During an investigation of several prominent mobile carriers, the FCC has found that three major companies regularly appear to overstate the amount of coverage that their service provides in maps.
(TNS) — Think you’ve got coverage? You might want to think twice.
Mobile phone service providers appear to overstate coverage in their maps 40% of the time, according to a new report from the Federal Communications Commission released Wednesday.
During an investigation of mobile carriers — including AT&T, Sprint, U.S. Cellular, T-Mobile and Verizon — the FCC found that three major companies appeared to overstate the amount of coverage their services provide in maps.
Because the government agency suspected a number of mobile service providers had inaccurate data regarding coverage service, the FCC launched an investigation.
“The staff review of challenger data, in combination with the record evidence focusing on specific areas in which coverage appeared to be overstated, suggested, among other things, that some providers had reported inaccurate coverage data to the Commission,” the report said.
When conducting tests, the FCC found many carriers did not meet the minimum service represented in coverage maps — meaning the maps would not accurately represent the service that was depicted.
“Only 62.3% of staff drive tests achieved at least the minimum download speed predicted by the coverage maps—with U.S. Cellular achieving that speed in only 45.0% of such tests, T-Mobile in 63.2% of tests, and Verizon in 64.3% of tests,” the report said.
U.S. Cellular sent a statement from Grant Spellmeyer, Vice President of Federal Affairs and Public Policy to the Daily News in response to the report.

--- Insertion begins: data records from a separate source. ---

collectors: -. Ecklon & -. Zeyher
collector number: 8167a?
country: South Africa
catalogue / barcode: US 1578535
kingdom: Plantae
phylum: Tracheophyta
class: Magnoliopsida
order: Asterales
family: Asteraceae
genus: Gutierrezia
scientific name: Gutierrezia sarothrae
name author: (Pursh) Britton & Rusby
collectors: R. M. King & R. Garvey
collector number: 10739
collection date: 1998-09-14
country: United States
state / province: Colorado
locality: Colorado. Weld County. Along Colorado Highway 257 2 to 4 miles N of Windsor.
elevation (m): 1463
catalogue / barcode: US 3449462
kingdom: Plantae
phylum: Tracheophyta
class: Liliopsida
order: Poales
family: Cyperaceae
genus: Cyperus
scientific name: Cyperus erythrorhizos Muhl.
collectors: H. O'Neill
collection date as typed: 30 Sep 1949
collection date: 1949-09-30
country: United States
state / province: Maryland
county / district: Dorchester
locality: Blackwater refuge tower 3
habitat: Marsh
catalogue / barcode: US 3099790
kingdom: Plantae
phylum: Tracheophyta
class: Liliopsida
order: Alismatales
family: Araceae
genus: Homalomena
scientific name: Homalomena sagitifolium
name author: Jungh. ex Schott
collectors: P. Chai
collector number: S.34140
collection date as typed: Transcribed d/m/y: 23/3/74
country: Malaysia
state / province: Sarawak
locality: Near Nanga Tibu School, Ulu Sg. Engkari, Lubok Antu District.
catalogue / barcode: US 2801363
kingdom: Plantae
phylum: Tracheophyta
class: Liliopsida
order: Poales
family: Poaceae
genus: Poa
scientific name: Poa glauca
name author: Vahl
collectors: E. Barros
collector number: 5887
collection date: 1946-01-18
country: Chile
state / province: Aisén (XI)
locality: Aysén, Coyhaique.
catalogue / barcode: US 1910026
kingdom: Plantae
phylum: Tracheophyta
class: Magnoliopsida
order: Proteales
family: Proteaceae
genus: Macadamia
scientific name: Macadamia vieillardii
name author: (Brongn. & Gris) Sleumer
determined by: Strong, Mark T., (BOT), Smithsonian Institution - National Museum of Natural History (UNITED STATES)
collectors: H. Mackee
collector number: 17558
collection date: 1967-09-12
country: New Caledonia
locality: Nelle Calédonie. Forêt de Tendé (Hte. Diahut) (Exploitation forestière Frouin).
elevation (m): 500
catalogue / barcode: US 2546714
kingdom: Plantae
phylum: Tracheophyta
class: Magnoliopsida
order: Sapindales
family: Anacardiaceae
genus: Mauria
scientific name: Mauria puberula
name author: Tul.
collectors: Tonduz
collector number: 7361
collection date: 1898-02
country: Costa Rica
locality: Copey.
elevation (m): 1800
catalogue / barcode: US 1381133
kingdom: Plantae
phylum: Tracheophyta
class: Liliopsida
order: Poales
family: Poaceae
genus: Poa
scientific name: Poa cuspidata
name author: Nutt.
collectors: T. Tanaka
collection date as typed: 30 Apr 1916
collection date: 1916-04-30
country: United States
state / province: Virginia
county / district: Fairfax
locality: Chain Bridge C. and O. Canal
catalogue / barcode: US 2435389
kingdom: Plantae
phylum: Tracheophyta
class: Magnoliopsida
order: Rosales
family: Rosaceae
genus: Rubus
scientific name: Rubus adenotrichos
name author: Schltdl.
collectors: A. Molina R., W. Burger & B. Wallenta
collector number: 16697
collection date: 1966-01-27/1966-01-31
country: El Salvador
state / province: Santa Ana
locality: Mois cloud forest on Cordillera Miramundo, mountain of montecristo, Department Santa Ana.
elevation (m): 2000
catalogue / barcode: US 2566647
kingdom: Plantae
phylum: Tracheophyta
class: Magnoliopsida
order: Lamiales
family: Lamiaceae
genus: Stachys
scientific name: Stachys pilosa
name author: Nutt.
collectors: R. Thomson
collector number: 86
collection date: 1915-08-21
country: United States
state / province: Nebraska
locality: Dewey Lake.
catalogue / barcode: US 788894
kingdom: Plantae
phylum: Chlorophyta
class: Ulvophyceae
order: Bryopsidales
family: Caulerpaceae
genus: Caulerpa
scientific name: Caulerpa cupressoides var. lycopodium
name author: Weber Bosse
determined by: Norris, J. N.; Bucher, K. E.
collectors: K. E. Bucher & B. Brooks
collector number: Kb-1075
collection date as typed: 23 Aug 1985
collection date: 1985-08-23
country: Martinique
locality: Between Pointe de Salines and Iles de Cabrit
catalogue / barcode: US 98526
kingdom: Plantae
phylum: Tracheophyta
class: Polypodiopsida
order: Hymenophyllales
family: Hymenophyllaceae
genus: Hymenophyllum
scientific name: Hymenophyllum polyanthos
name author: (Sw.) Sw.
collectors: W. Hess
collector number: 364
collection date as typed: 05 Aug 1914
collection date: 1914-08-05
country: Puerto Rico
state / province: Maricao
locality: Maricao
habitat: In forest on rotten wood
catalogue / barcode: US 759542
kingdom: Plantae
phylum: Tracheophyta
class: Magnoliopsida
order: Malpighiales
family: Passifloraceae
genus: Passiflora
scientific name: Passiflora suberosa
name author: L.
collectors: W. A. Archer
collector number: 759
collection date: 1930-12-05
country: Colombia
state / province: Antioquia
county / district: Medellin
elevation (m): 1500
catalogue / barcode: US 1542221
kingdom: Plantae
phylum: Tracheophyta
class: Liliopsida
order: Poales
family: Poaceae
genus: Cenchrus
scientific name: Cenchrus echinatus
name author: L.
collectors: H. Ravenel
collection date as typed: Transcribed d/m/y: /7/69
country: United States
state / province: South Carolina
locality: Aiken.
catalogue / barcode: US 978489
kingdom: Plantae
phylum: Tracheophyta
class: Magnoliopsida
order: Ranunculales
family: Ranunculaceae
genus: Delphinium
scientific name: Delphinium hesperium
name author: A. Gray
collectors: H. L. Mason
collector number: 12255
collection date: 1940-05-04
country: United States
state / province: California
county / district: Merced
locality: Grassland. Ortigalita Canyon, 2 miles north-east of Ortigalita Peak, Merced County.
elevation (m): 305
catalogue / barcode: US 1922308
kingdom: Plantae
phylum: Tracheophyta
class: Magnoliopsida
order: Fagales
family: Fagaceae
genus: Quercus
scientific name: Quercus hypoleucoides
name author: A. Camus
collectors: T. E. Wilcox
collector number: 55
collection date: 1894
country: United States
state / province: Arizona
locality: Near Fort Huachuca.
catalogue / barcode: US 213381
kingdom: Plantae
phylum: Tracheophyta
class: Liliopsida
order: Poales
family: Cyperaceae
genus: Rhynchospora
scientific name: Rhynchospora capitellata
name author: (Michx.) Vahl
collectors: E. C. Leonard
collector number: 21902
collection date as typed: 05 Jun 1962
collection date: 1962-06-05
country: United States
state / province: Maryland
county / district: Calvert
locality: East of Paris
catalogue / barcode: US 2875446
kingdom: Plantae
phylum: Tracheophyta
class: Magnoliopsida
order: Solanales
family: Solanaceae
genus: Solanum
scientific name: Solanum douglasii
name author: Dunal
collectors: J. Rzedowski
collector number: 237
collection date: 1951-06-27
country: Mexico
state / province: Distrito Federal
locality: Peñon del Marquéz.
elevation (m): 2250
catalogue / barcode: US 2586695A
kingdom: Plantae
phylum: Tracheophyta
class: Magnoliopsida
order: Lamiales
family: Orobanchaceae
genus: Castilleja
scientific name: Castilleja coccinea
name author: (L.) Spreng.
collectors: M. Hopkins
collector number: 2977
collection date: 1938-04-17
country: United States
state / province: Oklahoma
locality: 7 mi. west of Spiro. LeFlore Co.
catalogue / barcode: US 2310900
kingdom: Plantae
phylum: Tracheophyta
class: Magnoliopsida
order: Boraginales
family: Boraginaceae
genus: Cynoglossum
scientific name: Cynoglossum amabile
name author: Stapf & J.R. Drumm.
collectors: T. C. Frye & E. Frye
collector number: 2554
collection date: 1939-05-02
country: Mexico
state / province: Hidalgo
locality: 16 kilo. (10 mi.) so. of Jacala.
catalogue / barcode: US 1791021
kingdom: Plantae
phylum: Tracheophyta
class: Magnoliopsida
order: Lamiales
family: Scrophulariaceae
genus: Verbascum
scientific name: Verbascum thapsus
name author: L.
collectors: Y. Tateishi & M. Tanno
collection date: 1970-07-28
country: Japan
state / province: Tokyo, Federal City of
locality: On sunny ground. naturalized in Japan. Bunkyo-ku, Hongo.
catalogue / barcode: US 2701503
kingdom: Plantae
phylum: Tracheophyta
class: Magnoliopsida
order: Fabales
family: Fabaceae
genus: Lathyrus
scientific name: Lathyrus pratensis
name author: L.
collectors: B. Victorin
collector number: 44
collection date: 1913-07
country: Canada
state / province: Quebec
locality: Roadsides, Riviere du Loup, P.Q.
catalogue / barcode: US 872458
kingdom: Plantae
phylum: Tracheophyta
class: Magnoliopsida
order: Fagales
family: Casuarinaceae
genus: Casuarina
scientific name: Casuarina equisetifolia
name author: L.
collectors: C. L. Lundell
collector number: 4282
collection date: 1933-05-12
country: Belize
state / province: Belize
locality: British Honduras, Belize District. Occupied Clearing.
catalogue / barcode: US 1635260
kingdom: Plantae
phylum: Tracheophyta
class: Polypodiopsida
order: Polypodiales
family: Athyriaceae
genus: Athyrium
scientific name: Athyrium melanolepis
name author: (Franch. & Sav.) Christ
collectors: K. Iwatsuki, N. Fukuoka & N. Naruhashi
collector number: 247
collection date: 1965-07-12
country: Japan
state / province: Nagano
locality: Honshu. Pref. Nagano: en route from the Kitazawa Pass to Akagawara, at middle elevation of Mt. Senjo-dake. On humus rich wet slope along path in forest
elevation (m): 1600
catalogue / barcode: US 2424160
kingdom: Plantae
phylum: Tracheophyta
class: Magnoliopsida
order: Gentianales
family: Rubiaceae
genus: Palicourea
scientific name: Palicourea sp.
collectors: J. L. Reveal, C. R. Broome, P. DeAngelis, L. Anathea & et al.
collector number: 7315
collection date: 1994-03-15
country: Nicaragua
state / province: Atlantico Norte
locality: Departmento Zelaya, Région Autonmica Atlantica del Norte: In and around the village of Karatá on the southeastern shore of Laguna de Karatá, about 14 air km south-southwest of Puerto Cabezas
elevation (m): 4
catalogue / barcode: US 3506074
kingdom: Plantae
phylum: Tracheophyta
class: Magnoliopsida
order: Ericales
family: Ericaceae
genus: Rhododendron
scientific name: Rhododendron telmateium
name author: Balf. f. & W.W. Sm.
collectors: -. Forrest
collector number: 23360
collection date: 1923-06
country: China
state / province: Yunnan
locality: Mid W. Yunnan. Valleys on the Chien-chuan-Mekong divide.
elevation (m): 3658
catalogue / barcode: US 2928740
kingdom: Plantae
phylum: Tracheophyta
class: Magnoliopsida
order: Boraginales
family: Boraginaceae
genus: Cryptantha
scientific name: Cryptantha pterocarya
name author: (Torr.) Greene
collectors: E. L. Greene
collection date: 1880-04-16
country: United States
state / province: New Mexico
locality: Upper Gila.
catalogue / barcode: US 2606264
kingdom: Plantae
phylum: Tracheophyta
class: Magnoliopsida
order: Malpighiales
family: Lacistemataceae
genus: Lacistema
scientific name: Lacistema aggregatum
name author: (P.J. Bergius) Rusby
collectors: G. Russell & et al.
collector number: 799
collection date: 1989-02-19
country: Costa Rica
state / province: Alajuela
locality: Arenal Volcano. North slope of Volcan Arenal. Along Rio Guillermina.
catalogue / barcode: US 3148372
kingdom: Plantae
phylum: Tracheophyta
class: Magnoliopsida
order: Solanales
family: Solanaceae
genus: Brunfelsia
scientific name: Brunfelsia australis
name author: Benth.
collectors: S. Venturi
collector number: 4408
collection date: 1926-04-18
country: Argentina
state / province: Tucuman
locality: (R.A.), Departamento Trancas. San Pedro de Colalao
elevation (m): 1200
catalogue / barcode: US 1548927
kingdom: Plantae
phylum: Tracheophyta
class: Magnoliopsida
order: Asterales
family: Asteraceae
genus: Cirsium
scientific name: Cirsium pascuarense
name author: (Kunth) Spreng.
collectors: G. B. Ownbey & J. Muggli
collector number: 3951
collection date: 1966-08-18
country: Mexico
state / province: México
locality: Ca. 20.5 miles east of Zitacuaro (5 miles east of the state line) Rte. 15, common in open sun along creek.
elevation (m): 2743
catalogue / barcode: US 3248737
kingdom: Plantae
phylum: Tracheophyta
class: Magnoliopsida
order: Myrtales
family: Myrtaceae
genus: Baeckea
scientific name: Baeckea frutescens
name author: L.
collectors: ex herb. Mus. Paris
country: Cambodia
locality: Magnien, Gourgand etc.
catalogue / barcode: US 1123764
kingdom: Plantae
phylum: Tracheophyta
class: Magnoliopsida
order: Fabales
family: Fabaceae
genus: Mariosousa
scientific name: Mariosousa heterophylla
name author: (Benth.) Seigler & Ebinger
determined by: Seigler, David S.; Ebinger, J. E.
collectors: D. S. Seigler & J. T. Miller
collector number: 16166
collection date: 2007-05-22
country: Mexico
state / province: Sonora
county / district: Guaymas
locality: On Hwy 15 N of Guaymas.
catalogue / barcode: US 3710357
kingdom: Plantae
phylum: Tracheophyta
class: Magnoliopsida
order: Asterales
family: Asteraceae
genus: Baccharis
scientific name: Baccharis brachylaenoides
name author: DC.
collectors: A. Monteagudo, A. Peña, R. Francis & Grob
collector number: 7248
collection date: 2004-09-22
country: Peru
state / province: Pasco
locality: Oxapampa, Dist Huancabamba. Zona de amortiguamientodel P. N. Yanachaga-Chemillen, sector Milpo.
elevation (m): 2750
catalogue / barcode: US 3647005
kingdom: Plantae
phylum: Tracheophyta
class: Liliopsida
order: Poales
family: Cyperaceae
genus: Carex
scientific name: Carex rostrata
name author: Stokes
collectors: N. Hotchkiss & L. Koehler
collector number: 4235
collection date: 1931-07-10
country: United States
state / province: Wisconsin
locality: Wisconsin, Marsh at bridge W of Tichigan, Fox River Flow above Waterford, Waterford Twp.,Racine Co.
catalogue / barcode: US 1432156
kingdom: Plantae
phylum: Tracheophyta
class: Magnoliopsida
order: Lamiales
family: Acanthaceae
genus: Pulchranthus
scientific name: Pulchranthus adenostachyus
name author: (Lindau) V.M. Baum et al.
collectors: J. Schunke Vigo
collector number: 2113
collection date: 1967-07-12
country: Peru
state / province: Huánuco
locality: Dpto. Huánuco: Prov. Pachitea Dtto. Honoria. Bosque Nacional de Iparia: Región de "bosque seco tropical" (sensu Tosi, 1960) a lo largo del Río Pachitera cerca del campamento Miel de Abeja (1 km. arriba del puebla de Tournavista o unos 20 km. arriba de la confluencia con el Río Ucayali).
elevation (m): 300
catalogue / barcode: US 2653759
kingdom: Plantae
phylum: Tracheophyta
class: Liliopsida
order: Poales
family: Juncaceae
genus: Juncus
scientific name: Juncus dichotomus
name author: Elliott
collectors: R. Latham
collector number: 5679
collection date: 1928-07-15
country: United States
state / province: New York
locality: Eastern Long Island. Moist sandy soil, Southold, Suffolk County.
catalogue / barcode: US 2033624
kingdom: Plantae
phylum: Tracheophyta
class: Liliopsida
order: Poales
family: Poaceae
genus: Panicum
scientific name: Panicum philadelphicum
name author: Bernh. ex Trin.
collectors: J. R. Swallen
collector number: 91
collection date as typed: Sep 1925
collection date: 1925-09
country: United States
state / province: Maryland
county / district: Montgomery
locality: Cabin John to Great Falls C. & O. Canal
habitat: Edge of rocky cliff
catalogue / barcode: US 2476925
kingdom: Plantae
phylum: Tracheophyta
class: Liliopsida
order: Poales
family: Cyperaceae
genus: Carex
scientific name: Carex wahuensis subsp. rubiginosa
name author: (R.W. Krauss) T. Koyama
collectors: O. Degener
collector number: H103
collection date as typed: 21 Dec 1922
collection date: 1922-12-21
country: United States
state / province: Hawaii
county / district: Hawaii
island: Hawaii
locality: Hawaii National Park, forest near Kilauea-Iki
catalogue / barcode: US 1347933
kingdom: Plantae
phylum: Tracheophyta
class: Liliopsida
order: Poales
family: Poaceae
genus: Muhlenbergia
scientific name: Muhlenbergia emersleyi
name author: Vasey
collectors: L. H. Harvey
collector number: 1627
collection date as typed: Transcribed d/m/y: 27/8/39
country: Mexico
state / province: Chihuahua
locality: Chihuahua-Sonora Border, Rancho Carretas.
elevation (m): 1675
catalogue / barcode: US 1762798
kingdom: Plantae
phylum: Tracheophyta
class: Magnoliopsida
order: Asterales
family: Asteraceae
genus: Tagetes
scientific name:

“We have said all along that the parameters adopted by the Commission for the submittal of broadband coverage maps would result in overstated coverage, so the conclusions in the staff report come as no surprise to us. U.S. Cellular faithfully implemented the FCC’s requirements in the development of the coverage maps that it submitted, but we recognize, as does the FCC, that better and more accurate maps are necessary for dispersing finite government funding for broadband deployment,” Spellmeyer wrote.
T-Mobile, in a statement to The News, said “We stand behind our network coverage and all of our maps, but agree with the FCC that there is an opportunity to improve their procedures for collection of broadband coverage data for the Mobility Fund maps.”
“We look forward to working with them and Congress to revamp the process,” the T-Mobile statement said.
Verizon sent the following statement to The News in response to the report:
"We provide our customers with the broadest and most reliable wireless network services in the nation. Verizon understands the importance of accurate broadband maps and has worked with the FCC toward that goal. Our company is not responsible for the agency’s Mobility Fund mapping problem. The industry told the FCC more than two years ago how to build a coverage map that better aligns with real-world experiences. For policy reasons, the FCC rejected the industry’s consensus proposal in favor of a more expansive definition of coverage. Verizon simply followed the FCC’s instructions.
Verizon added, “We intend to review the staff recommendations, and will work with the FCC’s staff on ways to improve the mapping processes going forward.”
Staff encouraged the FCC to collect more data from the mobile service providers to “ensure the integrity and reliability of submitted maps,” according to the report.